Task details: Print the listing below verbatim, passing over each picture.

--------------------------------

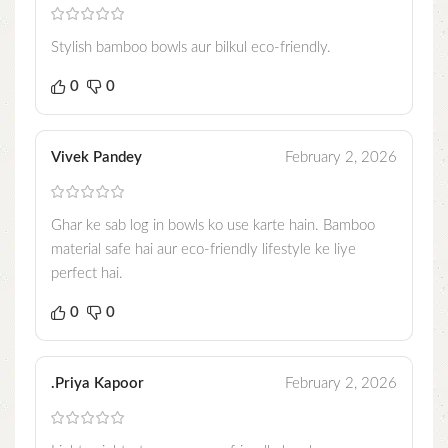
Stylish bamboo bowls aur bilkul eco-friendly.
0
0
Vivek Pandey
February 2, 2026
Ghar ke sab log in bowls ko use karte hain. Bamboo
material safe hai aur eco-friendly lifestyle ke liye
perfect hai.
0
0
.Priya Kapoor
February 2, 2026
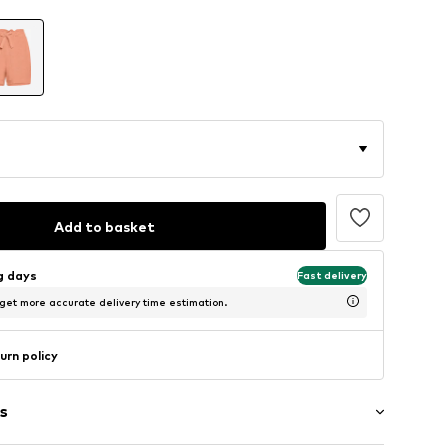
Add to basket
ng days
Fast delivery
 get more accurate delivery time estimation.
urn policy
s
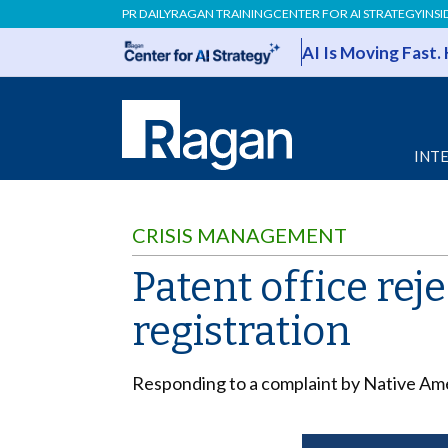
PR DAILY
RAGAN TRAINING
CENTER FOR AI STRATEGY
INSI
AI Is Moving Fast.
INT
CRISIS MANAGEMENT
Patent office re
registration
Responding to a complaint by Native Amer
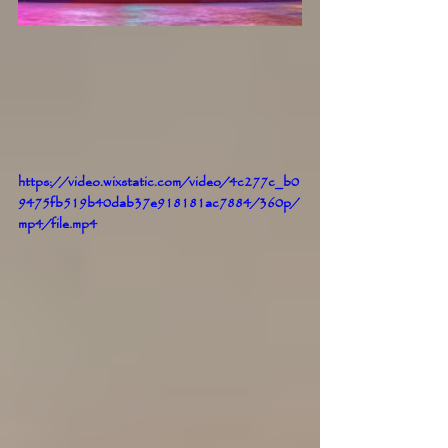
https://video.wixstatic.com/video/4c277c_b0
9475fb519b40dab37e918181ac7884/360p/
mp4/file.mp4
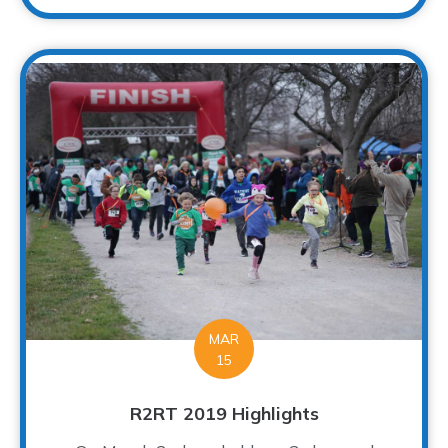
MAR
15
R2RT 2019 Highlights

--------------------------------

Worked solution:
Stylish bamboo bowls aur bilkul eco-friendly.
0
0
Vivek Pandey
February 2, 2026
Ghar ke sab log in bowls ko use karte hain. Bamboo
material safe hai aur eco-friendly lifestyle ke liye
perfect hai.
0
0
.Priya Kapoor
February 2, 2026
Add to basket
ng days
Fast delivery
 get more accurate delivery time estimation.
urn policy
s
PR DAILY
RAGAN TRAINING
CENTER FOR AI STRATEGY
INSI
AI Is Moving Fast.
INT
CRISIS MANAGEMENT
Patent office re
registration
Responding to a complaint by Native Amer
https://video.wixstatic.com/video/4c277c_b0
9475fb519b40dab37e918181ac7884/360p/
mp4/file.mp4
MAR
15
R2RT 2019 Highlights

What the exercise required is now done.